Here's a brief example of the RE^2 language:

.entry start

#Text section
.section
.base 0x1000

start:
  enter              # Prepare bp-stack

  # Load address of encrypted code
  push  $0x2000      # code
  loadb code
  jmp   loop_cond

loop:
  push  $97          # 'a'
  sub                # *code - 'a'
  dup
  dup
  jn    loop_bad1    # Skip if *code < 'a'
  push  $25          # 'z' - 'a'
  sub
  jp    loop_bad2    # Skip if *code > 'z'

  loadw 2(%SP)       # Load stack value 1 up (code)
  pop   %0

  push  $13          
  add
  push  $26
  mod
  push  $97          # 'a'
  add
  storeb (%0)        # *code = ((*code - 'a') + 13) % 26 + 'a'

  jmp loop_incr
loop_bad1:
  pop
loop_bad2:
  pop
loop_incr:  
  push  $1
  add                # code++
  dup
  pop   %0
  loadb (%0)         # *code
loop_cond:
  dup
  jnz   loop         # Loop back if we have not encountered nullbyte

  pop

  outputstr code     # Output decrypted messsage

  leave
  exit $0
  

#Data section
.section
.base 0x2000

code:
  .str "uryyb jbeyq!\n"

This code performs an ROT13 on the code string and then prints out hello world! As can be noted by the code, I created this language just to demonstrate an aspect of illegibility in assembler code because of the complex states when you involve a stack. For example within that loop, we duplicated our current character read of our string on the stack, but if we prematurely exit that loop, i.e. if the character was outside a particular bounds, we had to then clean up the stack and remove those extra values (or we could ignore that and let the bp-based stack fix that).

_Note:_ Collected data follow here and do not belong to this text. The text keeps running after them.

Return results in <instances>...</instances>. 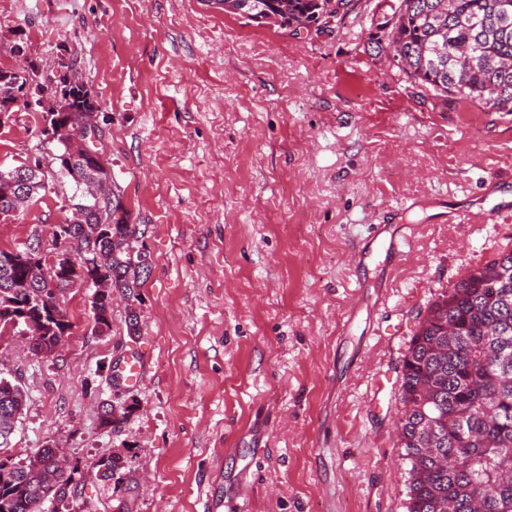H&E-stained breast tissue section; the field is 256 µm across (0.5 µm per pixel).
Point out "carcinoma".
Wrapping results in <instances>:
<instances>
[{"label":"carcinoma","instance_id":"cac0c4a2","mask_svg":"<svg viewBox=\"0 0 512 512\" xmlns=\"http://www.w3.org/2000/svg\"><path fill=\"white\" fill-rule=\"evenodd\" d=\"M224 11L260 24L317 30L343 19V0H214ZM392 14L377 25L393 61L406 79L455 102L512 112V0H398ZM470 47L465 55L457 51ZM67 97V111L41 112L44 122L68 133L83 130L87 109L96 104L84 83L43 77L37 69L21 75L0 68V114L25 89ZM53 159L70 178L72 206L81 212L67 231L74 251L92 249L91 266H50L39 239L23 249L0 250V332L18 322L32 338L34 354L50 352L63 341L71 323L66 291L95 283L104 275L110 288L94 292L95 327H110L112 294L129 302L130 333L138 332L134 304L149 274L152 258L138 224L128 223L122 194L112 189V164L98 146L69 150L55 140ZM41 157L24 167L27 185L18 191L0 179V207L19 211L46 190ZM103 183L99 196L87 186ZM49 279L59 295L40 286ZM398 424L399 445L408 466L407 512H512V247L470 266L427 308L402 360ZM27 399L18 382L0 376V512H41L47 502L74 495L72 476L56 469L59 449H38L39 464L6 456ZM118 455L100 459L99 480L130 493L132 479Z\"/></svg>","mask_w":512,"mask_h":512}]
</instances>
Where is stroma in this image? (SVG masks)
<instances>
[{"label": "stroma", "mask_w": 512, "mask_h": 512, "mask_svg": "<svg viewBox=\"0 0 512 512\" xmlns=\"http://www.w3.org/2000/svg\"><path fill=\"white\" fill-rule=\"evenodd\" d=\"M393 0H353L293 35L210 0H0V68L73 64L106 117L102 145L153 259L139 331L70 290L56 354L0 333L27 393L9 455L56 445L76 495L44 512H114L96 462L120 453L132 512H406L401 360L465 269L512 245V114L444 102L371 40ZM40 113L0 124V167L50 154ZM56 171L0 223V249L71 218ZM407 233L402 255L377 240ZM137 354L143 382L111 379ZM132 402L118 430L104 403Z\"/></svg>", "instance_id": "obj_1"}]
</instances>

This code, unlike x86, has a lot of its states in the stack itself, and in fact, the registers play a minimal role in the code (it only serves any purpose in indirect memory loads/stores).

This was a code that I created a while back just as a brainteaser. After an year or so (and learning how a RISC language like MIPS works), I find this particular instruction set quite amateur because of its inconsitency and such. Looking back on this project, I think I would definitely had made the language a little more standard (either completely utilize a stack, or just use registers to perform operations). Nevertheless, it was amazing how convoluted assembly code could get, even compared to MIPS or x86, when you involve operations on a stack.